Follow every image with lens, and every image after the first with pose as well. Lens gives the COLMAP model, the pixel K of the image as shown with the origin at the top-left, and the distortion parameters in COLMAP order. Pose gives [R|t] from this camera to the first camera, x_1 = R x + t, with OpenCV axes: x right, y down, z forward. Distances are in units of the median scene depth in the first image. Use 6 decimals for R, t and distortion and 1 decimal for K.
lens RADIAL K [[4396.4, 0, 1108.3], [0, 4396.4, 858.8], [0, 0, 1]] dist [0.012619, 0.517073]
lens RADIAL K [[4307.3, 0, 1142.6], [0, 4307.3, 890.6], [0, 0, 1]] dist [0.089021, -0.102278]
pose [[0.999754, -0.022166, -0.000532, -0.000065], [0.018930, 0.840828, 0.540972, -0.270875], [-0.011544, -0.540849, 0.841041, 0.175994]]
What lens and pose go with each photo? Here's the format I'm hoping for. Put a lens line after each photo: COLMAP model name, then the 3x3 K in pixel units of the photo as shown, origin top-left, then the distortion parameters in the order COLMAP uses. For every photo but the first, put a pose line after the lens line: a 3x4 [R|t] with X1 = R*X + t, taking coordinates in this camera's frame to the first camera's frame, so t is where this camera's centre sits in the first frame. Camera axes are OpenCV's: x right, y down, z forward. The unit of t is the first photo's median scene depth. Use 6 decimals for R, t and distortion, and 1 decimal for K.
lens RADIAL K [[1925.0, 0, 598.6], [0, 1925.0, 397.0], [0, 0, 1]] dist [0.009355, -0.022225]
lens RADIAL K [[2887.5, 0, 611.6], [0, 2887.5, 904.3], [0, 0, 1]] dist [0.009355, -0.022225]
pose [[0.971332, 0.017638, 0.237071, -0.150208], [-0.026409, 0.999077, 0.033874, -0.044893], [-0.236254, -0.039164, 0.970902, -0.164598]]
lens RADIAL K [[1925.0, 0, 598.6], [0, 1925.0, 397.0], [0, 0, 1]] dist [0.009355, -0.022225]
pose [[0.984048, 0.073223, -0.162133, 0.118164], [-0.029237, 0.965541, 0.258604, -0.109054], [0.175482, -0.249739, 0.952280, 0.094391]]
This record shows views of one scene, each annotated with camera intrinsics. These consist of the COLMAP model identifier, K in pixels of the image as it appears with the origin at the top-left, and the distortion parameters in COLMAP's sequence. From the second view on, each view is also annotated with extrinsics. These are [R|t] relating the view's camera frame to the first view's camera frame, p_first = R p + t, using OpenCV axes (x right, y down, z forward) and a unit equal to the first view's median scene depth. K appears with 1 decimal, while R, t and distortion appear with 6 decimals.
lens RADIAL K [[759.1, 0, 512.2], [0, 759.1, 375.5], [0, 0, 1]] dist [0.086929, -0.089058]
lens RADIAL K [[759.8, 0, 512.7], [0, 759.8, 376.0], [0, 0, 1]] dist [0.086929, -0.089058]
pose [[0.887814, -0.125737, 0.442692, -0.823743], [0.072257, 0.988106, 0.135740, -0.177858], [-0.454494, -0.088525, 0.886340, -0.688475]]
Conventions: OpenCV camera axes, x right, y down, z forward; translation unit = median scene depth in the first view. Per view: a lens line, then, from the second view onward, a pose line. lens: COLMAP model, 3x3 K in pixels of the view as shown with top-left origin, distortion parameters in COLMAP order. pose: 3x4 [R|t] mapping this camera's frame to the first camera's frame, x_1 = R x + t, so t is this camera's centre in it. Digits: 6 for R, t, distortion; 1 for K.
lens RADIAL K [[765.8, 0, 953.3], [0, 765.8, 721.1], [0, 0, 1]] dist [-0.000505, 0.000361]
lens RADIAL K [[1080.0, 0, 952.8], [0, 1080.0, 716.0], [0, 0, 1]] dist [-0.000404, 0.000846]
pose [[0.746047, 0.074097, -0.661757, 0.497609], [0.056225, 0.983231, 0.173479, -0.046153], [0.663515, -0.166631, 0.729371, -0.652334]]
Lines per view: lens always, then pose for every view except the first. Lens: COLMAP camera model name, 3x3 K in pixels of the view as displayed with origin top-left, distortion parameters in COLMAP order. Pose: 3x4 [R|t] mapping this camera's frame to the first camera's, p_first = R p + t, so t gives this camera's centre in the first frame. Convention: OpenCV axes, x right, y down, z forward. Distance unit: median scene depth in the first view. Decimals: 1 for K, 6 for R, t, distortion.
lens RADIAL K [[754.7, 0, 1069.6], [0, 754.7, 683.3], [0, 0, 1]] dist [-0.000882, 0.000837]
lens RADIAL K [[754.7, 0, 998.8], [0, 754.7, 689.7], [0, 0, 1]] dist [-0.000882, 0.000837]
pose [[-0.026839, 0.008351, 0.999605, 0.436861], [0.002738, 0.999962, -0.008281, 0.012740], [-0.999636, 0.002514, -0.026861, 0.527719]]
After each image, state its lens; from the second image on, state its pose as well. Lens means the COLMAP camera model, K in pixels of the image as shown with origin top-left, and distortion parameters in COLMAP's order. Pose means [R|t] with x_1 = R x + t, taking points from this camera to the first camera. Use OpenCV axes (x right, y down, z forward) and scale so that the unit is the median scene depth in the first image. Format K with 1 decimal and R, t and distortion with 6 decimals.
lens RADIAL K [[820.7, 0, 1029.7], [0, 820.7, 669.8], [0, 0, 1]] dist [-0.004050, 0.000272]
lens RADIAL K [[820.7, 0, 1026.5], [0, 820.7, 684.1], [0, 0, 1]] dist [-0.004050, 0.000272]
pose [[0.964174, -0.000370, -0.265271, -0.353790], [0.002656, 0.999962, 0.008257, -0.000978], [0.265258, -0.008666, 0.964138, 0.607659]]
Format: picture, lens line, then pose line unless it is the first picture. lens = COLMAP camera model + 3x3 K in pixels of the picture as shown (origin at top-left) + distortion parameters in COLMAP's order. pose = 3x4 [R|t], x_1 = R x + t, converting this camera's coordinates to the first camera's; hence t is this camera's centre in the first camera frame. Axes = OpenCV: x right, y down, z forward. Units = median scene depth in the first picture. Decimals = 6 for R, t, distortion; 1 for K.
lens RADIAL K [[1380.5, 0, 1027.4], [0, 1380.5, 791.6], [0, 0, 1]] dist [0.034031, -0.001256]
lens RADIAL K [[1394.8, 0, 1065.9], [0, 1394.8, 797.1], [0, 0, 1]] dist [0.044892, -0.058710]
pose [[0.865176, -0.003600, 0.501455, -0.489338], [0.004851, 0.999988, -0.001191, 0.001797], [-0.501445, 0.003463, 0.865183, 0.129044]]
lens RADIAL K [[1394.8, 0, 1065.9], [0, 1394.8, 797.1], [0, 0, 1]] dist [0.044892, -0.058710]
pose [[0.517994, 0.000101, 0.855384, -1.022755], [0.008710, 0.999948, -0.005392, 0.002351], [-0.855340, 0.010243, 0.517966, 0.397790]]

⁂

## What this task involves
Please reproduce the whole listing above line for line, with every character unchanged.

## Your solution
Follow every image with lens, and every image after the first with pose as well. Lens gives the COLMAP model, the pixel K of the image as shown with the origin at the top-left, and the distortion parameters in COLMAP order. Pose gives [R|t] from this camera to the first camera, x_1 = R x + t, with OpenCV axes: x right, y down, z forward. Distances are in units of the median scene depth in the first image. Use 6 decimals for R, t and distortion and 1 decimal for K.
lens RADIAL K [[4396.4, 0, 1108.3], [0, 4396.4, 858.8], [0, 0, 1]] dist [0.012619, 0.517073]
lens RADIAL K [[4307.3, 0, 1142.6], [0, 4307.3, 890.6], [0, 0, 1]] dist [0.089021, -0.102278]
pose [[0.999754, -0.022166, -0.000532, -0.000065], [0.018930, 0.840828, 0.540972, -0.270875], [-0.011544, -0.540849, 0.841041, 0.175994]]
What lens and pose go with each photo? Here's the format I'm hoping for. Put a lens line after each photo: COLMAP model name, then the 3x3 K in pixel units of the photo as shown, origin top-left, then the distortion parameters in the order COLMAP uses. For every photo but the first, put a pose line after the lens line: a 3x4 [R|t] with X1 = R*X + t, taking coordinates in this camera's frame to the first camera's frame, so t is where this camera's centre sits in the first frame. Camera axes are OpenCV's: x right, y down, z forward. The unit of t is the first photo's median scene depth. Use 6 decimals for R, t and distortion, and 1 decimal for K.
lens RADIAL K [[1925.0, 0, 598.6], [0, 1925.0, 397.0], [0, 0, 1]] dist [0.009355, -0.022225]
lens RADIAL K [[2887.5, 0, 611.6], [0, 2887.5, 904.3], [0, 0, 1]] dist [0.009355, -0.022225]
pose [[0.971332, 0.017638, 0.237071, -0.150208], [-0.026409, 0.999077, 0.033874, -0.044893], [-0.236254, -0.039164, 0.970902, -0.164598]]
lens RADIAL K [[1925.0, 0, 598.6], [0, 1925.0, 397.0], [0, 0, 1]] dist [0.009355, -0.022225]
pose [[0.984048, 0.073223, -0.162133, 0.118164], [-0.029237, 0.965541, 0.258604, -0.109054], [0.175482, -0.249739, 0.952280, 0.094391]]
This record shows views of one scene, each annotated with camera intrinsics. These consist of the COLMAP model identifier, K in pixels of the image as it appears with the origin at the top-left, and the distortion parameters in COLMAP's sequence. From the second view on, each view is also annotated with extrinsics. These are [R|t] relating the view's camera frame to the first view's camera frame, p_first = R p + t, using OpenCV axes (x right, y down, z forward) and a unit equal to the first view's median scene depth. K appears with 1 decimal, while R, t and distortion appear with 6 decimals.
lens RADIAL K [[759.1, 0, 512.2], [0, 759.1, 375.5], [0, 0, 1]] dist [0.086929, -0.089058]
lens RADIAL K [[759.8, 0, 512.7], [0, 759.8, 376.0], [0, 0, 1]] dist [0.086929, -0.089058]
pose [[0.887814, -0.125737, 0.442692, -0.823743], [0.072257, 0.988106, 0.135740, -0.177858], [-0.454494, -0.088525, 0.886340, -0.688475]]
Conventions: OpenCV camera axes, x right, y down, z forward; translation unit = median scene depth in the first view. Per view: a lens line, then, from the second view onward, a pose line. lens: COLMAP model, 3x3 K in pixels of the view as shown with top-left origin, distortion parameters in COLMAP order. pose: 3x4 [R|t] mapping this camera's frame to the first camera's frame, x_1 = R x + t, so t is this camera's centre in it. Digits: 6 for R, t, distortion; 1 for K.
lens RADIAL K [[765.8, 0, 953.3], [0, 765.8, 721.1], [0, 0, 1]] dist [-0.000505, 0.000361]
lens RADIAL K [[1080.0, 0, 952.8], [0, 1080.0, 716.0], [0, 0, 1]] dist [-0.000404, 0.000846]
pose [[0.746047, 0.074097, -0.661757, 0.497609], [0.056225, 0.983231, 0.173479, -0.046153], [0.663515, -0.166631, 0.729371, -0.652334]]
Lines per view: lens always, then pose for every view except the first. Lens: COLMAP camera model name, 3x3 K in pixels of the view as displayed with origin top-left, distortion parameters in COLMAP order. Pose: 3x4 [R|t] mapping this camera's frame to the first camera's, p_first = R p + t, so t gives this camera's centre in the first frame. Convention: OpenCV axes, x right, y down, z forward. Distance unit: median scene depth in the first view. Decimals: 1 for K, 6 for R, t, distortion.
lens RADIAL K [[754.7, 0, 1069.6], [0, 754.7, 683.3], [0, 0, 1]] dist [-0.000882, 0.000837]
lens RADIAL K [[754.7, 0, 998.8], [0, 754.7, 689.7], [0, 0, 1]] dist [-0.000882, 0.000837]
pose [[-0.026839, 0.008351, 0.999605, 0.436861], [0.002738, 0.999962, -0.008281, 0.012740], [-0.999636, 0.002514, -0.026861, 0.527719]]
After each image, state its lens; from the second image on, state its pose as well. Lens means the COLMAP camera model, K in pixels of the image as shown with origin top-left, and distortion parameters in COLMAP's order. Pose means [R|t] with x_1 = R x + t, taking points from this camera to the first camera. Use OpenCV axes (x right, y down, z forward) and scale so that the unit is the median scene depth in the first image. Format K with 1 decimal and R, t and distortion with 6 decimals.
lens RADIAL K [[820.7, 0, 1029.7], [0, 820.7, 669.8], [0, 0, 1]] dist [-0.004050, 0.000272]
lens RADIAL K [[820.7, 0, 1026.5], [0, 820.7, 684.1], [0, 0, 1]] dist [-0.004050, 0.000272]
pose [[0.964174, -0.000370, -0.265271, -0.353790], [0.002656, 0.999962, 0.008257, -0.000978], [0.265258, -0.008666, 0.964138, 0.607659]]
Format: picture, lens line, then pose line unless it is the first picture. lens = COLMAP camera model + 3x3 K in pixels of the picture as shown (origin at top-left) + distortion parameters in COLMAP's order. pose = 3x4 [R|t], x_1 = R x + t, converting this camera's coordinates to the first camera's; hence t is this camera's centre in the first camera frame. Axes = OpenCV: x right, y down, z forward. Units = median scene depth in the first picture. Decimals = 6 for R, t, distortion; 1 for K.
lens RADIAL K [[1380.5, 0, 1027.4], [0, 1380.5, 791.6], [0, 0, 1]] dist [0.034031, -0.001256]
lens RADIAL K [[1394.8, 0, 1065.9], [0, 1394.8, 797.1], [0, 0, 1]] dist [0.044892, -0.058710]
pose [[0.865176, -0.003600, 0.501455, -0.489338], [0.004851, 0.999988, -0.001191, 0.001797], [-0.501445, 0.003463, 0.865183, 0.129044]]
lens RADIAL K [[1394.8, 0, 1065.9], [0, 1394.8, 797.1], [0, 0, 1]] dist [0.044892, -0.058710]
pose [[0.517994, 0.000101, 0.855384, -1.022755], [0.008710, 0.999948, -0.005392, 0.002351], [-0.855340, 0.010243, 0.517966, 0.397790]]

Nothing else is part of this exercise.